What the task requires >> How many lines in the items below contain the string "Observed", matching case exactly? Reply with the number alone.
---- Extracted data
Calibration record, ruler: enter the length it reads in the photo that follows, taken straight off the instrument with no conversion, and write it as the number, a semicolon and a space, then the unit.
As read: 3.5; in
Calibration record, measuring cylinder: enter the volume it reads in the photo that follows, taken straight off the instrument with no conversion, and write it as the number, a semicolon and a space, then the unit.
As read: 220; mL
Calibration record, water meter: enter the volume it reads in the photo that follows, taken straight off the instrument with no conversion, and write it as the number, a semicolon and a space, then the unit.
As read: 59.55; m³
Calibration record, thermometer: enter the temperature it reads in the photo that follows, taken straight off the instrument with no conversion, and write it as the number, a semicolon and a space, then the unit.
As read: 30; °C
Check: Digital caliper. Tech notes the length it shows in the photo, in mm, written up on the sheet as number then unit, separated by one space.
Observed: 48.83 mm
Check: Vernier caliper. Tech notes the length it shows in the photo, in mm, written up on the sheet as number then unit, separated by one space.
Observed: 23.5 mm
--------
---- Extracted data
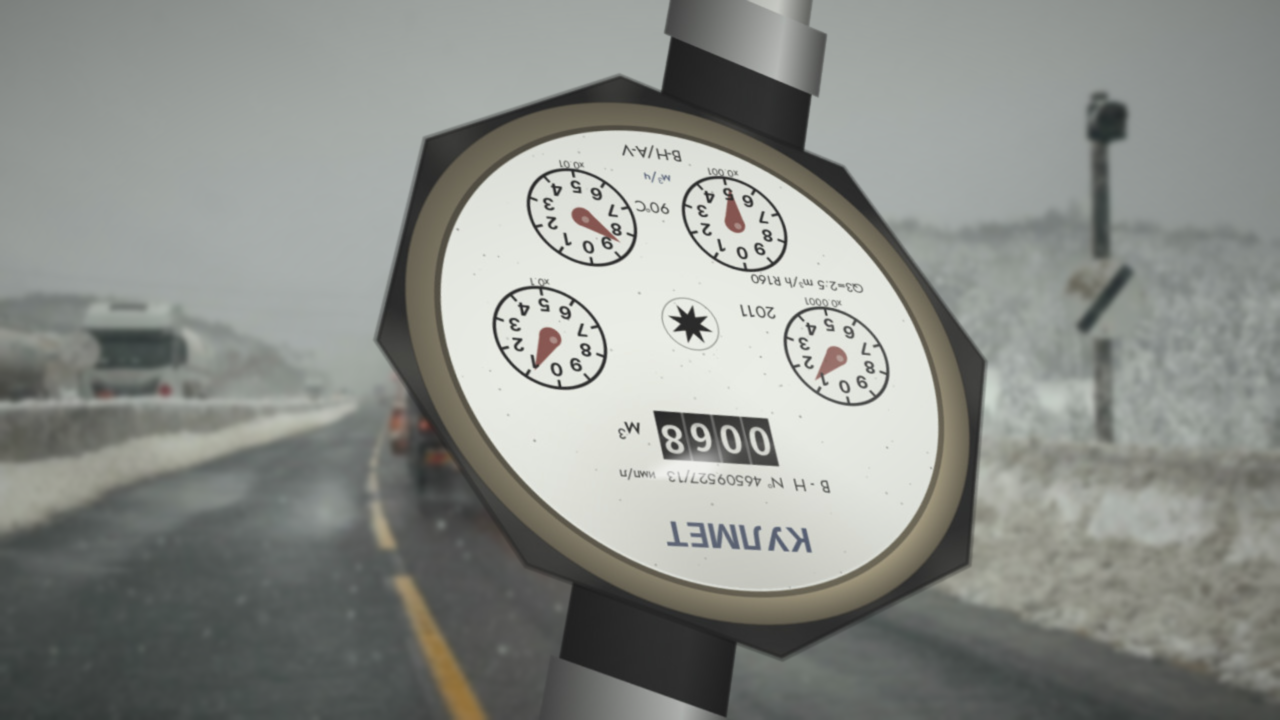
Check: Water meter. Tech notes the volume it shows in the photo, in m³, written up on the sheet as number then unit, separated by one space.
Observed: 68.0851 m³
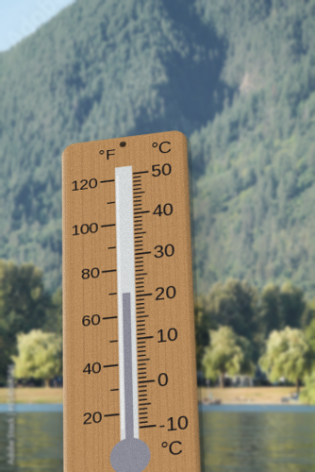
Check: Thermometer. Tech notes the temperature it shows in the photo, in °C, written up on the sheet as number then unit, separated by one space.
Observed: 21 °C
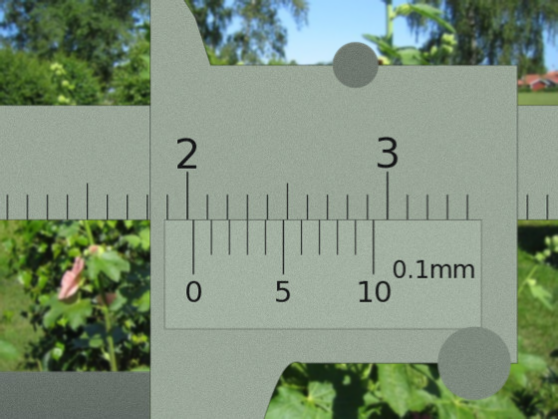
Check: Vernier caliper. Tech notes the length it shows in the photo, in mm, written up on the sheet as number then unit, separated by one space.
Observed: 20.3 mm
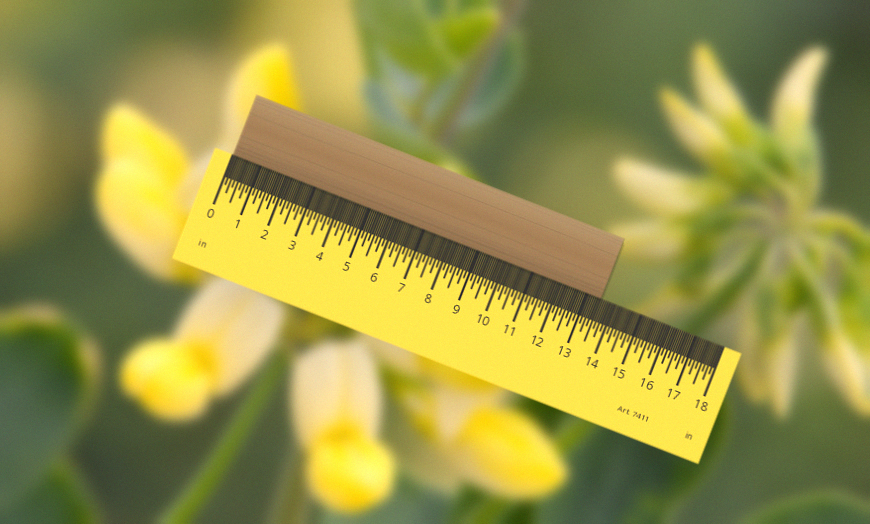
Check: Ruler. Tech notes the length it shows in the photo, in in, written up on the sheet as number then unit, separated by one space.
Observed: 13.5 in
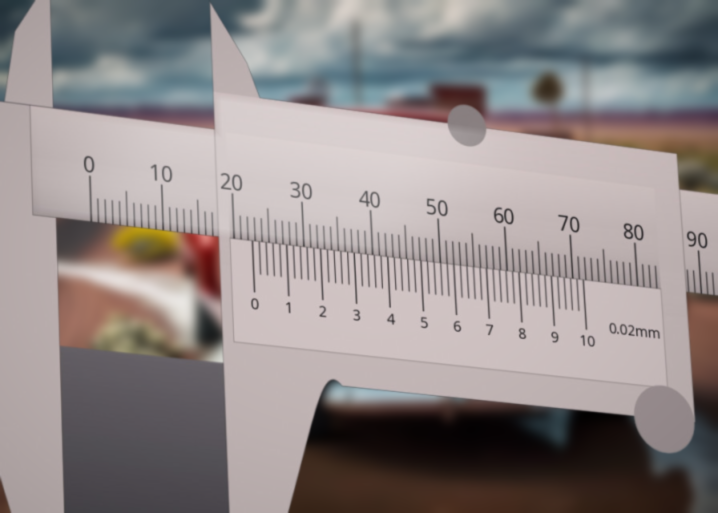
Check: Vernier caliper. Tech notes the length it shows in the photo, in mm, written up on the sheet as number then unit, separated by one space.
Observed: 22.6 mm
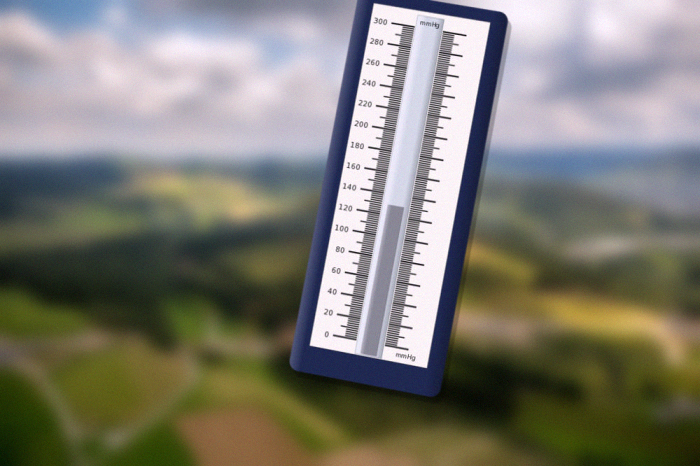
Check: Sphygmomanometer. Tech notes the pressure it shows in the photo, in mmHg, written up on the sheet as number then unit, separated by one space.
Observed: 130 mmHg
--------
Answer for the task >> 8